Exercise passage
◆ ◆ ◆ ◆ ◆ ◆ ◆
FIG. 4 is a floorplan diagram of an example shelter 50. To reduce hardware cost, installation time, and power requirements, the present disclosure includes an improved HVAC system for the shelter 50 that includes a single HVAC unit 200 instead of a two HVAC units as described in the MOP 100. The single HVAC unit 200 opposes ventilation 202 such as in a door 204 to the shelter 50. The objective here is to have one physical unit—the HVAC unit 200—and the opposing wall/location having the ventilation 202, providing adequate airflow in the shelter 50 with reduced cost, space, power, etc.
FIG. 5 is a flowchart of a Method of Procedure (MOP) 300 for installation of a new HVAC unit 200 in the shelter 50. The MOP 300 includes preparing/scoping the site 50 for the new HVAC system (step 301). The site preparing/scoping can include determining door 204 width to determine/ensure fit of an exhaust hood for the ventilation 202 on the door 204, clearance for the exhaust hood and the door stop/catch, etc. The site preparing/scoping can also include identifying grounding as well as possible alternative locations for the ventilation 202 if impractical on the door 204.
◆ ◆ ◆ ◆ ◆ ◆ ◆
Supplied records
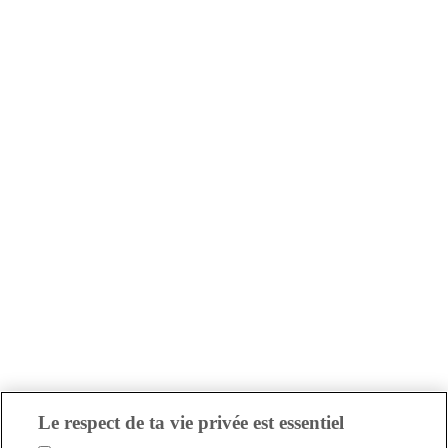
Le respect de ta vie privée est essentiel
◆ ◆ ◆ ◆ ◆ ◆ ◆
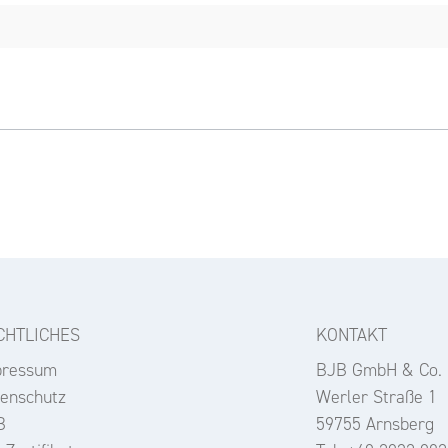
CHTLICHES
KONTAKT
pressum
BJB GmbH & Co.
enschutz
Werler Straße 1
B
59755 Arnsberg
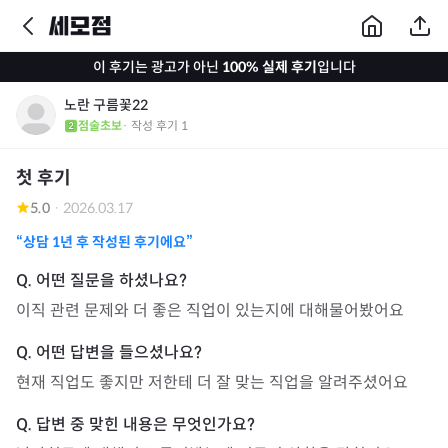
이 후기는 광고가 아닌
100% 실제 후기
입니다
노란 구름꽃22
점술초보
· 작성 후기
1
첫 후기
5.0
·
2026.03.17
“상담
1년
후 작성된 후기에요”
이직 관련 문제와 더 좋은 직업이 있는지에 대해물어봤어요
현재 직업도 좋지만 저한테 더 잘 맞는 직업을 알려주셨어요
◆ ◆ ◆ ◆ ◆ ◆ ◆
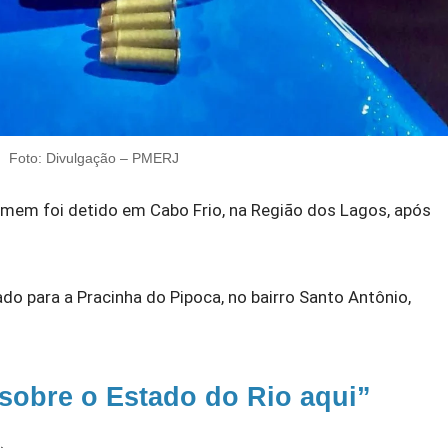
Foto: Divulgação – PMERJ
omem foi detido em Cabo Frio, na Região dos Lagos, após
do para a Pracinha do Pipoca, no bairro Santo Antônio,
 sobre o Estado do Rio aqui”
◆ ◆ ◆ ◆ ◆ ◆ ◆
Tasks to carry out
a – Translate this sentence from the shelter HVAC passage into Spanish: "FIG. 5 is a flowchart of a Method of Procedure (MOP) 300 for installation of a new HVAC unit 200 in the shelter 50."
b – Carry the shelter HVAC passage forward, writing what follows its final sentence.

Answers per task
a – La FIG. 5 es un diagrama de flujo de un Método de Procedimiento (MOP) 300 para la instalación de una nueva unidad HVAC 200 en el refugio 50.

b –
The site preparing/scoping can include determining a location of the HVAC unit 200 such as for wall mounting. This can include a location of the existing HVAC unit, to utilize one of the existing supply/return penetrations. Preferably, the location (on the exterior) is shaded to keep sunshine off of the unit, theoretically supplying relatively cooler air to the shelter 50. Also, the preferable location is off the ground—height from ground to prevent potential flood/water damage.
The site preparing/scoping can include determining a location of the exhaust louvre. Preferably, the exhaust louvre (ventilation 202) is installed in the shelter door 204 and as high up as possible (hot air rises, goal is removing as much heated air as possible—replacing with ambient air). Also, the exhaust area needs to be free from obstruction—to allow for air flow. Also, the physical dimensions for the door opening should be addressed so that the door stop/catch prevents hood from striking the shelter wall. Alternatively, the exhaust louvre (ventilation 202) could be installed in other locations besides the door 204, such as in existing cable port knock-outs or in new penetration in shelter walls.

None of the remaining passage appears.